A university commissioning a new play is a rare occurrence, and it offered Grisanti some rare artistic freedom. Where most playwrights tend to limit the number of actors required for a play, since plays with smaller casts are more likely to get produced, Grisanti realized she could put 22 cast members in Class of '94. "[In college], they're all unpaid," she says with a laugh, "so I don't have to worry about it."

As challenging as it was to write scenes featuring so many characters, there was also a thematically appropriate component to the large cast, according to Kokai. "It allows us to really have a bunch of voices," she says. "At the end of the day, 'don't rape people' is a fairly easy perspective to have. What's complicated is how different people react."

Once Grisanti had settled on her subject, the development process for Class of '94 involved multiple steps. In fall 2016, Grisanti visited Ogden to meet with students about their lives and perspectives on sexual violence. She began the writing process, did a workshop of the piece at Theatre [502] last summer, then returned this winter to further revise and work with the cast members. "The week I was there, could actually hear the words in the mouth of the actor," she says. "I made some changes like, for example, 'Oh, this joke isn't landing. It's not the right actor/joke combination.'"

Then there was the unexpected confluence of the play's development with the #MeToo movement, and a brighter spotlight shining on harassment and sexual violence. "That was a total coincidence," Kokai says, "[The play] is not didactic, and it's not propaganda. ... But some of the lines were altered. One of the things a character says now is, 'We're in a moment when people are believing women.'"

That dynamic was significant for Grisanti, who was determined to avoid some of the pitfalls she identified in other dramatic works about sexual assault. "In the play, no one ever questions the assault," Grisanti says. "That was important, to never ask, 'Well, did it happen?' I find that question boring and inauthentic to real people's experiences.
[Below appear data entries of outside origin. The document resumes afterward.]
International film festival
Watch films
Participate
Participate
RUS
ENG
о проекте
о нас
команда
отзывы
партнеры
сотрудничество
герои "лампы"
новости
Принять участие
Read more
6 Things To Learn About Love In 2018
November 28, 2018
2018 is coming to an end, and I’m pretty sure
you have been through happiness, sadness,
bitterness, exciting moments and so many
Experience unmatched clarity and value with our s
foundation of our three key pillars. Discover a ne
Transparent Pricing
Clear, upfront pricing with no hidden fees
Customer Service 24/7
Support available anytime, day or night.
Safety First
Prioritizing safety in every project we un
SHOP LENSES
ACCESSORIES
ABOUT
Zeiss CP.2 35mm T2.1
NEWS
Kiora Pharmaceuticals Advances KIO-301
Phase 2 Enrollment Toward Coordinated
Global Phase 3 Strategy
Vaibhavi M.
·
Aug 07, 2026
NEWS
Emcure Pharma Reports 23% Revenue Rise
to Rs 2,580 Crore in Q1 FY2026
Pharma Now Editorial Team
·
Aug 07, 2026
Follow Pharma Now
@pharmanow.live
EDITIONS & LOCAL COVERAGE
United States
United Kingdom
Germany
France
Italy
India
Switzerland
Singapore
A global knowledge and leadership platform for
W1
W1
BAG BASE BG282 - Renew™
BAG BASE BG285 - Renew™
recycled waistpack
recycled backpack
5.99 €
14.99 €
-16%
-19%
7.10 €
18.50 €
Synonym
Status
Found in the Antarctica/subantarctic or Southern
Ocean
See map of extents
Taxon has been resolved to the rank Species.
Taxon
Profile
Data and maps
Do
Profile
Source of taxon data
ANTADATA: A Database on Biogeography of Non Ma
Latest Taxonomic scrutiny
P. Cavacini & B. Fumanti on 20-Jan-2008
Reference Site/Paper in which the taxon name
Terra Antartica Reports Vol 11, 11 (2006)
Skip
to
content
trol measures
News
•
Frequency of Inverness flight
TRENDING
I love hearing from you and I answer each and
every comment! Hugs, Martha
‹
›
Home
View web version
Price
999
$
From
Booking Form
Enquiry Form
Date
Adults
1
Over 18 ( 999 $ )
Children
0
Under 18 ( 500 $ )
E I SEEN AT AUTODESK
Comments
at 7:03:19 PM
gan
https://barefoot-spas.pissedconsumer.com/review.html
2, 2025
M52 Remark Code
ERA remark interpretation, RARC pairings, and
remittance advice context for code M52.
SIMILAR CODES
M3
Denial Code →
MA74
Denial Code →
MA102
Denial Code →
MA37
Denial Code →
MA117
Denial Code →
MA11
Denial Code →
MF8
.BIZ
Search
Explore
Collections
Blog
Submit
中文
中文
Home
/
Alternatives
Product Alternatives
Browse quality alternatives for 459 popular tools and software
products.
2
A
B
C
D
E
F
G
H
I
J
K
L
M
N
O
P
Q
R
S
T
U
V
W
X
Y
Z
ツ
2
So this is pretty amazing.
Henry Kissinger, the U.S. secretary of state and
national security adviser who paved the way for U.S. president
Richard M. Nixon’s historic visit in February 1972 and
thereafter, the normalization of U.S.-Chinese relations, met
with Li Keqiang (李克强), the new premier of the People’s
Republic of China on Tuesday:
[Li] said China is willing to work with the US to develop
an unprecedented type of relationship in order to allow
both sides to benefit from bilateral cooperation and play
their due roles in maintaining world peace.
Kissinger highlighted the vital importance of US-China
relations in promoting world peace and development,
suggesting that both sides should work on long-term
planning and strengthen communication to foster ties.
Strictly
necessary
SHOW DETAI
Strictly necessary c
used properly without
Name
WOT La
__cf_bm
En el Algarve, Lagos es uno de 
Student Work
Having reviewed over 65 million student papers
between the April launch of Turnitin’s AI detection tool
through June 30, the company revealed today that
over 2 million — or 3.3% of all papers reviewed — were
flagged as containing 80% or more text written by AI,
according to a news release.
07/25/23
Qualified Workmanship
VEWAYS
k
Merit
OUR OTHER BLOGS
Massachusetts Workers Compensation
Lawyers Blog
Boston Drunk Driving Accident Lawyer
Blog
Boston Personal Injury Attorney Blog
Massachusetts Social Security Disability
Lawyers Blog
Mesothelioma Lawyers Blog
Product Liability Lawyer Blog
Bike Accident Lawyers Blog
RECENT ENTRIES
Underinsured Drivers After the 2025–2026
"It's tempting for a dramatist to make this the question. But what other questions are dramatic that we can be asking around sexual violence? ... What is the balance between punishment and reconciliation? Do we ostracize people who commit violence, or try to reform them? How do communities heal after something like this?"

While audiences might come in with expectations about the subject matter based on media headlines, Kokai focuses on the work of crafting the best production possible, while also recognizing the delicacy of the subject matter. "We did think a lot about triggers and how audience members might be impacted by the performance," she says. "That's why we strategically partnered with the Women's Center, to provide resources and also outlets for those who have experienced sexual assault."

"It's been weird to feel this seismic shift," Grisanti says. "For people in social justice circles, like me and most women, we already knew that shit was fucked up. So I guess the feeling is, other people are finally seeing what we've seen all this time."